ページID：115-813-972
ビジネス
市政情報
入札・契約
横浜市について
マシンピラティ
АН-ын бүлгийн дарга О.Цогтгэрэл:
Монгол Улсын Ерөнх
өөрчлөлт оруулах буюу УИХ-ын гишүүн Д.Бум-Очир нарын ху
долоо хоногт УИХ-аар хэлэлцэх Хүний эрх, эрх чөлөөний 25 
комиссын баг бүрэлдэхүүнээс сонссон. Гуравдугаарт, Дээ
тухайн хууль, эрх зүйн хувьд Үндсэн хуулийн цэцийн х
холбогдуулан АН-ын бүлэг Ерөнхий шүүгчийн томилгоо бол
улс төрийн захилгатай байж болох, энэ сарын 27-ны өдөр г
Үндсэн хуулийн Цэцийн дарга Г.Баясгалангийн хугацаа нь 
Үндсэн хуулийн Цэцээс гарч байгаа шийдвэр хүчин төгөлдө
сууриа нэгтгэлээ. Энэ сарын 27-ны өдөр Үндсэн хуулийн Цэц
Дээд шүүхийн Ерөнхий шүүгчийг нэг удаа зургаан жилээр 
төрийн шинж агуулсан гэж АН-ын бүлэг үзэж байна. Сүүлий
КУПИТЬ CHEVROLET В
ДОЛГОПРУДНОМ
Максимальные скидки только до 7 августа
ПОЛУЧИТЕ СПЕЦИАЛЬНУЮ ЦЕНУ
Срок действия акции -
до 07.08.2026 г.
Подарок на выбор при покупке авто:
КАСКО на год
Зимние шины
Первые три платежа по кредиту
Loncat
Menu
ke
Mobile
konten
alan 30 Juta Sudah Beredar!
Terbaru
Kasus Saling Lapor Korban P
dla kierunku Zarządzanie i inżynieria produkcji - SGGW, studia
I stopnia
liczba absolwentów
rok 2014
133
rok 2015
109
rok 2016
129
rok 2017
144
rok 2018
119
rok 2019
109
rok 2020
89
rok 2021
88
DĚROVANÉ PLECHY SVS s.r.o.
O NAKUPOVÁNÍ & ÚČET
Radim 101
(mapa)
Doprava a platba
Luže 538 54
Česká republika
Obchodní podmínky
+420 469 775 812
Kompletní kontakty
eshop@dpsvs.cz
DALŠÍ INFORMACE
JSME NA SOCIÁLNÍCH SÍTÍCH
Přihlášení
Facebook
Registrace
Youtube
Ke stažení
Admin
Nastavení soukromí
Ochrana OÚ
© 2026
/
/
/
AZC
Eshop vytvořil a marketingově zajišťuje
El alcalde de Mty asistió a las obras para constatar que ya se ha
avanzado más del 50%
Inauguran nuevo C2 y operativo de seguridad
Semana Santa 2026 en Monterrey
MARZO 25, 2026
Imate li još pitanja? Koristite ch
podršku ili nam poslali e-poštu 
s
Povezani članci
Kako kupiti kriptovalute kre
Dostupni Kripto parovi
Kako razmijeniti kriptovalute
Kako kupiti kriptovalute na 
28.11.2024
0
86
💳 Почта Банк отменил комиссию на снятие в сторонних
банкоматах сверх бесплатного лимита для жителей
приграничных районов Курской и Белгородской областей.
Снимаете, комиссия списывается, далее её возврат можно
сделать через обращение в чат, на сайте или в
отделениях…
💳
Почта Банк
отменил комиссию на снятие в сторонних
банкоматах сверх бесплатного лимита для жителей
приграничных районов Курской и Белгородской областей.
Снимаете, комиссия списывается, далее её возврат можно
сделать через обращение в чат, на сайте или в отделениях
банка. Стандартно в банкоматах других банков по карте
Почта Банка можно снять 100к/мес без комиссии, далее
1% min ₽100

**Instruction**
The full listing above should be restated word for word.

**Your solution**
ページID：115-813-972
ビジネス
市政情報
入札・契約
横浜市について
マシンピラティ
АН-ын бүлгийн дарга О.Цогтгэрэл:
Монгол Улсын Ерөнх
өөрчлөлт оруулах буюу УИХ-ын гишүүн Д.Бум-Очир нарын ху
долоо хоногт УИХ-аар хэлэлцэх Хүний эрх, эрх чөлөөний 25 
комиссын баг бүрэлдэхүүнээс сонссон. Гуравдугаарт, Дээ
тухайн хууль, эрх зүйн хувьд Үндсэн хуулийн цэцийн х
холбогдуулан АН-ын бүлэг Ерөнхий шүүгчийн томилгоо бол
улс төрийн захилгатай байж болох, энэ сарын 27-ны өдөр г
Үндсэн хуулийн Цэцийн дарга Г.Баясгалангийн хугацаа нь 
Үндсэн хуулийн Цэцээс гарч байгаа шийдвэр хүчин төгөлдө
сууриа нэгтгэлээ. Энэ сарын 27-ны өдөр Үндсэн хуулийн Цэц
Дээд шүүхийн Ерөнхий шүүгчийг нэг удаа зургаан жилээр 
төрийн шинж агуулсан гэж АН-ын бүлэг үзэж байна. Сүүлий
КУПИТЬ CHEVROLET В
ДОЛГОПРУДНОМ
Максимальные скидки только до 7 августа
ПОЛУЧИТЕ СПЕЦИАЛЬНУЮ ЦЕНУ
Срок действия акции -
до 07.08.2026 г.
Подарок на выбор при покупке авто:
КАСКО на год
Зимние шины
Первые три платежа по кредиту
Loncat
Menu
ke
Mobile
konten
alan 30 Juta Sudah Beredar!
Terbaru
Kasus Saling Lapor Korban P
dla kierunku Zarządzanie i inżynieria produkcji - SGGW, studia
I stopnia
liczba absolwentów
rok 2014
133
rok 2015
109
rok 2016
129
rok 2017
144
rok 2018
119
rok 2019
109
rok 2020
89
rok 2021
88
DĚROVANÉ PLECHY SVS s.r.o.
O NAKUPOVÁNÍ & ÚČET
Radim 101
(mapa)
Doprava a platba
Luže 538 54
Česká republika
Obchodní podmínky
+420 469 775 812
Kompletní kontakty
eshop@dpsvs.cz
DALŠÍ INFORMACE
JSME NA SOCIÁLNÍCH SÍTÍCH
Přihlášení
Facebook
Registrace
Youtube
Ke stažení
Admin
Nastavení soukromí
Ochrana OÚ
© 2026
/
/
/
AZC
Eshop vytvořil a marketingově zajišťuje
El alcalde de Mty asistió a las obras para constatar que ya se ha
avanzado más del 50%
Inauguran nuevo C2 y operativo de seguridad
Semana Santa 2026 en Monterrey
MARZO 25, 2026
Imate li još pitanja? Koristite ch
podršku ili nam poslali e-poštu 
s
Povezani članci
Kako kupiti kriptovalute kre
Dostupni Kripto parovi
Kako razmijeniti kriptovalute
Kako kupiti kriptovalute na 
28.11.2024
0
86
💳 Почта Банк отменил комиссию на снятие в сторонних
банкоматах сверх бесплатного лимита для жителей
приграничных районов Курской и Белгородской областей.
Снимаете, комиссия списывается, далее её возврат можно
сделать через обращение в чат, на сайте или в
отделениях…
💳
Почта Банк
отменил комиссию на снятие в сторонних
банкоматах сверх бесплатного лимита для жителей
приграничных районов Курской и Белгородской областей.
Снимаете, комиссия списывается, далее её возврат можно
сделать через обращение в чат, на сайте или в отделениях
банка. Стандартно в банкоматах других банков по карте
Почта Банка можно снять 100к/мес без комиссии, далее
1% min ₽100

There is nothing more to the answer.